My food intake and calorie count
Breakfast – Half slice Costco pizza (380)
- 380 calories
Lunch – grilled chicken, beef, and vegetables, small amounts of rice salad and avocado salad (350); fruit parfait (60)
- 410 calories
Dinner – Vegetable curry and rice (400)
- 400 calories
Snacking – tea with half and half (120); pretzels and hummus (200); Nestle Li’l Drums ice cream cone (120); eleven Costco chocolate almonds (160)
- 600 calories
Total for the day: 1790 calories (limit 1800)
Secrets of the thin
The parfait listed for lunch was quite small, but was probably 100 calories total. I didn’t eat the whole thing, based on advice from a thin person. More on that in a moment. I was at a technical training workshop today (and tomorrow), so I ate with strangers. Most of them were quite thin. Because there was no way to measure what I was eating, I took the above picture of my plate. It’s not a lot of food, but it was quite good.
I have observed before that thin people use social cues to help regulate their diets. First, I noticed that nobody went back for seconds, though the food was excellent. I also noticed that most of the men took both desserts (churro and parfait); most of the women just took the parfait. I took the parfait – you can just see it in the top right corner of my picture. Anyway, when I sat down, one of the thin women mentioned the parfait was too sweet. I agreed on tasting it. Instead of whipped cream between the fruit layers, it was a pudding that tasted almost like cake icing, which rather overpowered the fruit (a layer of blueberries, pudding, then raspberries and more pudding).
When I agreed with her, she showed me her half-full cup and said, “really, you could just skip everything below the fruit.” I think she was being nice, but she was also showing off a bit.

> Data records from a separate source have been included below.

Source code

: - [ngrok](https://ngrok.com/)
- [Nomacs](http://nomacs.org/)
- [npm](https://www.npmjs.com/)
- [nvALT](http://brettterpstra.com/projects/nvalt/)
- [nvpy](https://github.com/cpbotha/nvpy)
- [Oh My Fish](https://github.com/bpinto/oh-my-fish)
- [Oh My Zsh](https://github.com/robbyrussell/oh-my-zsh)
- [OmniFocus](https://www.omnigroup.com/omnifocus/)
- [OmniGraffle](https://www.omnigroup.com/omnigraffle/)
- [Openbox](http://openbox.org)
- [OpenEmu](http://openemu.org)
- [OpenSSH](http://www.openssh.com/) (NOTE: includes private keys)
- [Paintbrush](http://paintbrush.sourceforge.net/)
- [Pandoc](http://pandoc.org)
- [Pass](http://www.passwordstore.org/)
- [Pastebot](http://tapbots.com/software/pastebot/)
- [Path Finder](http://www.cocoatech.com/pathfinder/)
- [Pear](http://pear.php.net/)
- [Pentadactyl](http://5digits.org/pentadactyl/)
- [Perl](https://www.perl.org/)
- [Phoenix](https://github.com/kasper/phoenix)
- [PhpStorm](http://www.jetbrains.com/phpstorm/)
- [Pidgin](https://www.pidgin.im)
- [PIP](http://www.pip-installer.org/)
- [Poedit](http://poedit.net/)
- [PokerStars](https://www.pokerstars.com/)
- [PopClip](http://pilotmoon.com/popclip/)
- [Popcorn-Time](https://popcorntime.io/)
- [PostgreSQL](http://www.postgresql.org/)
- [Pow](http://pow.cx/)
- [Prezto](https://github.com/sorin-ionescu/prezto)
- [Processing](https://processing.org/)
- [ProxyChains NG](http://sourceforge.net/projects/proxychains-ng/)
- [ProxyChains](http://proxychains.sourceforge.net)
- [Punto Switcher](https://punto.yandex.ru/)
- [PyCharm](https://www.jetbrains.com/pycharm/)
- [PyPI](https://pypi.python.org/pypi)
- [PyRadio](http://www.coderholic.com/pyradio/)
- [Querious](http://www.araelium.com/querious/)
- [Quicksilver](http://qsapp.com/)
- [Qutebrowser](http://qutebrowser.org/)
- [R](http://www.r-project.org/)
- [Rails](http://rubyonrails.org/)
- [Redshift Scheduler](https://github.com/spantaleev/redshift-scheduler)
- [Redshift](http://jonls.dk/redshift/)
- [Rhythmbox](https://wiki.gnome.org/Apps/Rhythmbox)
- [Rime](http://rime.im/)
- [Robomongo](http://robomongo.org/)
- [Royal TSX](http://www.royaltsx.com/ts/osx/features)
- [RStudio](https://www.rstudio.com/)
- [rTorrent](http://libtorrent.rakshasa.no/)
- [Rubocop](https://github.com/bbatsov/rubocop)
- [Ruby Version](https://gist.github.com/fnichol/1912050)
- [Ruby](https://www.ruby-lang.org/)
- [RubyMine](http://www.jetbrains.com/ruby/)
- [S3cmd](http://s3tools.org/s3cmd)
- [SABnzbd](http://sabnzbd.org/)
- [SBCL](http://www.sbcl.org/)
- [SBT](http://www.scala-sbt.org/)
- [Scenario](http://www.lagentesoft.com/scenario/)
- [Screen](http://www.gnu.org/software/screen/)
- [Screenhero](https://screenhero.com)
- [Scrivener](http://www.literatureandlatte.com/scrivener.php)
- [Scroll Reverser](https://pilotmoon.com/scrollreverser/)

Do you see? She had a system for eating fewer calories! Maybe you think that’s subtle, the difference between 50 and 100 calories. But together with the facts that no thin people went for second helpings, that the women only took the one dessert, and then only ate half of it, that all added up. Since I have taken up watching thin people eat, I am getting a real sense of the effort they put into staying thin. None of them are naturally thin!
Believing that people are naturally thin is a harmful belief. It makes you feel like there is nothing you can do about it. It’s a martyrdom. You may be overweight, but only because you’re not one of those naturally thin people! Ha. If you only were willing to see the dedication thin people put into their task! And it’s not magical, it’s just that being thin is more important to them than almost anything else. What would you give up to be thin and stay that way?